SELECTED EXCERPT:
* * *
The tribunal held that Section 269(1&2), provides that such documents must be given under the hand Police official and must be accompanied by a certificate showing that the police officer has powers to sign such documents.

Also, the tribunal pointed out that even if Tinubu were convicted for the alleged offence, for him to be disqualified from the 2023 election, the purported conviction must take place within 10 years of the election.

Recall that the forfeiture order was made nearly three decades ago.

The petitioners had during the hearing claimed Tinubu was made to forfeit the sum of $460,000 to the US over alleged complicity in drug-related offences in the early 90s.

This is amongst grounds upon which Obi and LP are seeking the nullification of Tinubu’s emergence as president is that by a forfeiture order against Tinubu by a United States District Court, Tinubu ought not to be on the ballot.

Meanwhile, the tribunal has also dismissed a claim by Obi and LP that the election that produced Tinubu did not comply with the Electoral Act, 2022 because the results of the election were not transmitted in real-time to the INEC’s Results Viewing (IReV) portals.

According to the judgement, there was nowhere in the Electoral Act that said the election must be electronically transmitted for collation.
* * *
WORK ORDER A: In the tribunal ruling excerpt, swap "forfeiture order" for "confiscation order" and give the passage from "Recall that the" up to and including "transmitted for collation.".
WORK ORDER B: In the tribunal ruling excerpt, what sum did the petitioners claim Tinubu was made to forfeit to the US?
The records have no connection to the tribunal ruling excerpt.
* * *
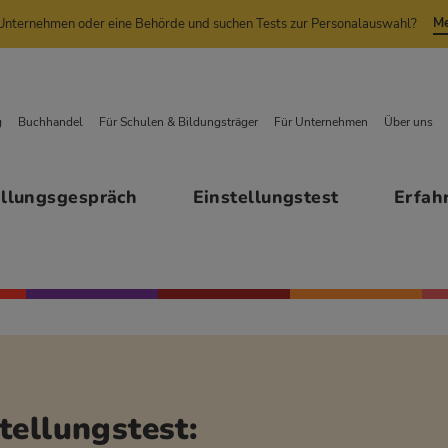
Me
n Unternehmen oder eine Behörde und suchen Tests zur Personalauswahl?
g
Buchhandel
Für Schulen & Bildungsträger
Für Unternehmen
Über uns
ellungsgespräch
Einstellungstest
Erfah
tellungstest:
* * *
RESPONSE A:
Recall that the confiscation order was made nearly three decades ago.

The petitioners had during the hearing claimed Tinubu was made to forfeit the sum of $460,000 to the US over alleged complicity in drug-related offences in the early 90s.

This is amongst grounds upon which Obi and LP are seeking the nullification of Tinubu’s emergence as president is that by a confiscation order against Tinubu by a United States District Court, Tinubu ought not to be on the ballot.

Meanwhile, the tribunal has also dismissed a claim by Obi and LP that the election that produced Tinubu did not comply with the Electoral Act, 2022 because the results of the election were not transmitted in real-time to the INEC’s Results Viewing (IReV) portals.

According to the judgement, there was nowhere in the Electoral Act that said the election must be electronically transmitted for collation.

RESPONSE B: $460,000